The problem with this lies in a misunderstanding of the first premise. When we say we want diverse faculty, we don’t want just any kind of diversity. We don’t want more convicted murderers, for example, just because very few faculty members have been convicted of murder. We want diversity that redresses an injustice and that helps students who contend with a legacy of discrimination to feel that they belong.

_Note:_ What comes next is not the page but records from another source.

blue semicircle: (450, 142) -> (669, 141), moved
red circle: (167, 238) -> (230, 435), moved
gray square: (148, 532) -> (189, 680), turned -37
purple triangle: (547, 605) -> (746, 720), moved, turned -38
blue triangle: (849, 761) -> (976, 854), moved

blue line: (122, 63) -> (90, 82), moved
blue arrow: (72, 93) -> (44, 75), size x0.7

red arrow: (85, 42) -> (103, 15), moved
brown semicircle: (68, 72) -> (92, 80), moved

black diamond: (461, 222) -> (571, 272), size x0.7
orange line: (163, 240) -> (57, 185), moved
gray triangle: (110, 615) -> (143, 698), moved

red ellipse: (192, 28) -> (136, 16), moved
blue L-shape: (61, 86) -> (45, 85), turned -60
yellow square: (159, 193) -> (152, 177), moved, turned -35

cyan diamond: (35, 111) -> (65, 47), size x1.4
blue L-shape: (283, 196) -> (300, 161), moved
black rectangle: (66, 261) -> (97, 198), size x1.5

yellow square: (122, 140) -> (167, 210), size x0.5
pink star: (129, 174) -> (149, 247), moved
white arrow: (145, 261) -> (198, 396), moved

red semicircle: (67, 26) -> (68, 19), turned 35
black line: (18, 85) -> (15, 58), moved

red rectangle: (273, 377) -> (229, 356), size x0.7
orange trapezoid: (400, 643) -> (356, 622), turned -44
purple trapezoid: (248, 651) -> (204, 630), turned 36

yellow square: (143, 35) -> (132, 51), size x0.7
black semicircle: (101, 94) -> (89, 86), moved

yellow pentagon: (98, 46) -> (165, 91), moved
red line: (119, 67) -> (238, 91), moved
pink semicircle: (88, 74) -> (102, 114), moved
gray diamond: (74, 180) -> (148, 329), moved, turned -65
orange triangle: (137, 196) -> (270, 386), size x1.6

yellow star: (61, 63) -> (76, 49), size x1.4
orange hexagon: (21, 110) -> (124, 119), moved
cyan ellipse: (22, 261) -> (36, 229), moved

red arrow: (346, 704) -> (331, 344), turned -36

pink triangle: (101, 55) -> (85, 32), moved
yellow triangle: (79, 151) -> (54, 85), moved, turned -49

People with conservative views have not been historically oppressed. And while students with conservative views may well feel that they are in the minority in their opinions at this point in time, we do not need to cater to people just because their opinions are being challenged by people who do not share them. Anyone who tries to conflate that with discrimination based on race or ethnicity or gender or religion or sexual orientation has fundamentally misunderstood what is wrong with dis-crimination.”
Go, DeSantis, Go….
“No doubt there are occasions when we don’t want to know the truth (How do you like my new haircut?) but generally people go to school to gain true beliefs”.
I always thought facts are learned in school, true beliefs are learned in church.